## Task
Within the material below, locate the line with "provides optimal warming" and the line with "BB300/301 (B) |", then return those two lines and all lines between them, exactly as written.

+++

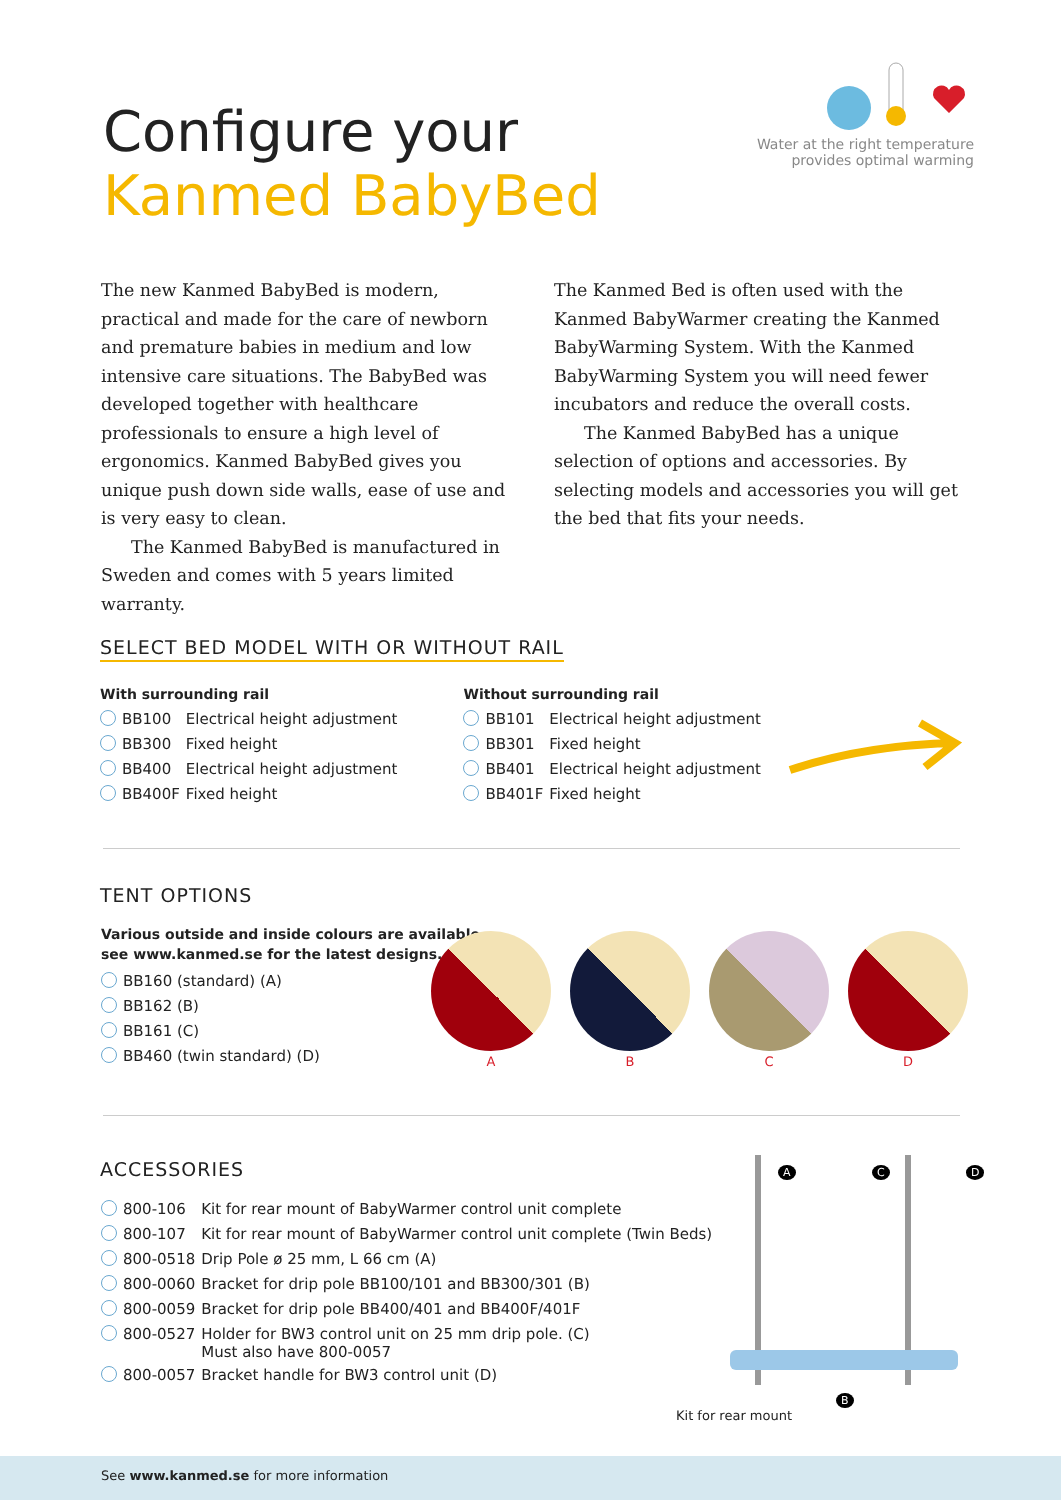Configure your
Kanmed BabyBed
Water at the right temperature
provides optimal warming
The new Kanmed BabyBed is modern, practical and made for the care of newborn and premature babies in medium and low intensive care situations. The BabyBed was developed together with healthcare professionals to ensure a high level of ergonomics. Kanmed BabyBed gives you unique push down side walls, ease of use and is very easy to clean.
The Kanmed BabyBed is manufactured in Sweden and comes with 5 years limited warranty.
The Kanmed Bed is often used with the Kanmed BabyWarmer creating the Kanmed BabyWarming System. With the Kanmed BabyWarming System you will need fewer incubators and reduce the overall costs.
The Kanmed BabyBed has a unique selection of options and accessories. By selecting models and accessories you will get the bed that fits your needs.
SELECT BED MODEL WITH OR WITHOUT RAIL
With surrounding rail
| | BB100 | Electrical height adjustment |
| | BB300 | Fixed height |
| | BB400 | Electrical height adjustment |
| | BB400F | Fixed height |
Without surrounding rail
| | BB101 | Electrical height adjustment |
| | BB301 | Fixed height |
| | BB401 | Electrical height adjustment |
| | BB401F | Fixed height |
TENT OPTIONS
Various outside and inside colours are available,
see www.kanmed.se for the latest designs.
| | BB160 (standard) (A) |
| | BB162 (B) |
| | BB161 (C) |
| | BB460 (twin standard) (D) |
A
B
C
D
ACCESSORIES
| | 800-106 | Kit for rear mount of BabyWarmer control unit complete |
| | 800-107 | Kit for rear mount of BabyWarmer control unit complete (Twin Beds) |
| | 800-0518 | Drip Pole ø 25 mm, L 66 cm (A) |
| | 800-0060 | Bracket for drip pole BB100/101 and BB300/301 (B) |
| | 800-0059 | Bracket for drip pole BB400/401 and BB400F/401F |
| | 800-0527 | Holder for BW3 control unit on 25 mm drip pole. (C) Must also have 800-0057 |
| | 800-0057 | Bracket handle for BW3 control unit (D) |
A C D
B
Kit for rear mount
See www.kanmed.se for more information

+++

## Completed task
provides optimal warming
The new Kanmed BabyBed is modern, practical and made for the care of newborn and premature babies in medium and low intensive care situations. The BabyBed was developed together with healthcare professionals to ensure a high level of ergonomics. Kanmed BabyBed gives you unique push down side walls, ease of use and is very easy to clean.
The Kanmed BabyBed is manufactured in Sweden and comes with 5 years limited warranty.
The Kanmed Bed is often used with the Kanmed BabyWarmer creating the Kanmed BabyWarming System. With the Kanmed BabyWarming System you will need fewer incubators and reduce the overall costs.
The Kanmed BabyBed has a unique selection of options and accessories. By selecting models and accessories you will get the bed that fits your needs.
SELECT BED MODEL WITH OR WITHOUT RAIL
With surrounding rail
| | BB100 | Electrical height adjustment |
| | BB300 | Fixed height |
| | BB400 | Electrical height adjustment |
| | BB400F | Fixed height |
Without surrounding rail
| | BB101 | Electrical height adjustment |
| | BB301 | Fixed height |
| | BB401 | Electrical height adjustment |
| | BB401F | Fixed height |
TENT OPTIONS
Various outside and inside colours are available,
see www.kanmed.se for the latest designs.
| | BB160 (standard) (A) |
| | BB162 (B) |
| | BB161 (C) |
| | BB460 (twin standard) (D) |
A
B
C
D
ACCESSORIES
| | 800-106 | Kit for rear mount of BabyWarmer control unit complete |
| | 800-107 | Kit for rear mount of BabyWarmer control unit complete (Twin Beds) |
| | 800-0518 | Drip Pole ø 25 mm, L 66 cm (A) |
| | 800-0060 | Bracket for drip pole BB100/101 and BB300/301 (B) |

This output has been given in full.